* SHORT TASK: Continue the worker protocol specification below, picking up right after its final sentence about the concurrency limit.

-- Start TEXT EXCERPT --

Worker Protocol

The worker protocol defines how workers register with the backend, receive jobs, report progress, and coordinate graceful shutdown. It is a Layer 3 (protocol binding) specification that builds on the core lifecycle.

Worker Lifecycle States

Workers follow a four-state lifecycle:

running → quiet → terminate → terminated

State	Description
`running`	Actively fetching and processing jobs
`quiet`	Stop fetching new jobs, continue processing in-flight jobs
`terminate`	Stop fetching, cancel remaining jobs after grace period
`terminated`	Worker has disconnected

State transitions can be initiated by the worker (via signals) or by the server (via heartbeat response directives).

Registration

Workers register with the backend on startup:

{
  "worker_id": "worker-abc-123",
  "hostname": "web-01.example.com",
  "pid": 12345,
  "queues": ["default", "emails", "payments"],
  "concurrency": 10,
  "labels": ["region:us-east-1", "pool:critical"]
}

Registration establishes the worker’s identity and declares which queues it consumes from, its concurrency limit, and optional labels for routing and filtering.

Heartbeat Protocol (BEAT)

Workers send periodic heartbeats to the backend. The default interval is 5 seconds.

Request

{
  "worker_id": "worker-abc-123",
  "state": "running",
  "active_job_ids": [
    "01961234-5678-7abc-def0-123456789abc",
    "01961234-5678-7abc-def0-987654321fed"
  ]
}

Response

{
  "state": "running",
  "visibility_timeout": 1800
}

The server can direct a worker to change state by returning a different state value (e.g., "quiet" or "terminate"). This enables server-initiated graceful shutdown.

Visibility Timeout

When a worker fetches a job, it is reserved for that worker via a visibility timeout (default: 1800 seconds / 30 minutes). If the worker does not ACK or FAIL the job within this period, the backend assumes the worker has crashed and makes the job available again.

Workers can extend the visibility timeout by sending heartbeats that include the job’s ID in active_job_ids. Each heartbeat resets the visibility timer for reported jobs.

FETCH Semantics

Workers fetch jobs by polling the backend:

POST /ojs/v1/jobs/fetch
{
  "queues": ["critical", "default"],
  "count": 5
}

The backend atomically claims up to count jobs, transitioning them from available to active. Jobs are returned in priority order within each queue, and queues are consumed in the order specified.

Concurrency

Workers declare a concurrency limit (default: 10) during registration. The worker MUST enforce this limit locally—it MUST NOT fetch new jobs when at capacity.

-- End TEXT EXCERPT --
-- Start INFORMATION PROVIDED --

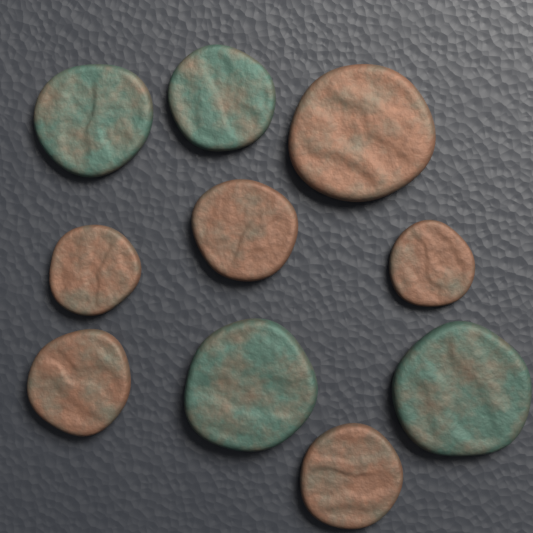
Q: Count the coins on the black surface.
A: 10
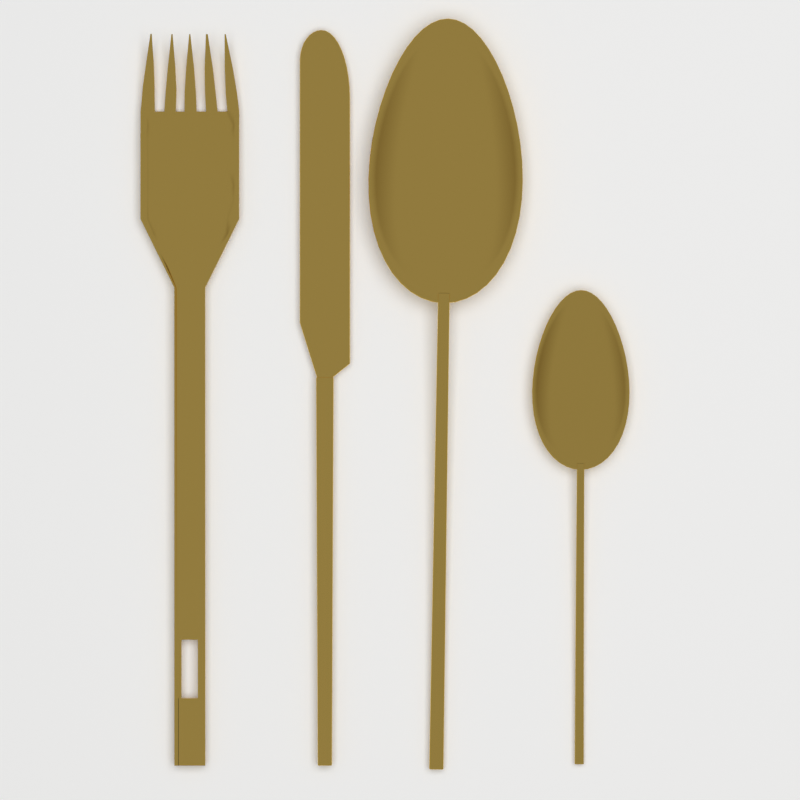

-- End INFORMATION PROVIDED --

* ANSWER FOR THIS EXERCISE:
Graceful Shutdown

Workers handle operating system signals for coordinated shutdown:

Signal	Action
`SIGTERM`	Begin graceful shutdown (quiet → terminate after grace period)
`SIGINT`	Same as SIGTERM
`SIGTSTP`	Enter quiet mode only (stop fetching, keep processing)
`SIGCONT`	Resume from quiet mode to running

The default grace period is 25 seconds, aligned with Kubernetes’ default terminationGracePeriodSeconds of 30 seconds (leaving 5 seconds for container cleanup).

Shutdown Sequence

Receive SIGTERM
Transition to quiet — stop fetching new jobs
Wait for in-flight jobs to complete (up to grace period)
After grace period, transition to terminate — report incomplete jobs as failed
Deregister from backend
Exit

Dead Worker Recovery

The backend detects dead workers via heartbeat timeout (default: 30 seconds). When a worker misses its heartbeat:

Mark the worker as terminated
Recover jobs from the worker’s last reported active_job_ids
Transition recovered jobs to available (counting as a failed attempt)

This ensures no job is permanently lost due to a worker crash.

Example: Normal Flow

Worker                          Backend
  |                                |
  |-- POST /workers/register ----->|  Register
  |<--- 200 OK -------------------|
  |                                |
  |-- POST /jobs/fetch ----------->|  Fetch jobs
  |<--- [job1, job2] --------------|
  |                                |
  |   (processing job1...)         |
  |                                |
  |-- POST /workers/heartbeat ---->|  Heartbeat (active: [job1, job2])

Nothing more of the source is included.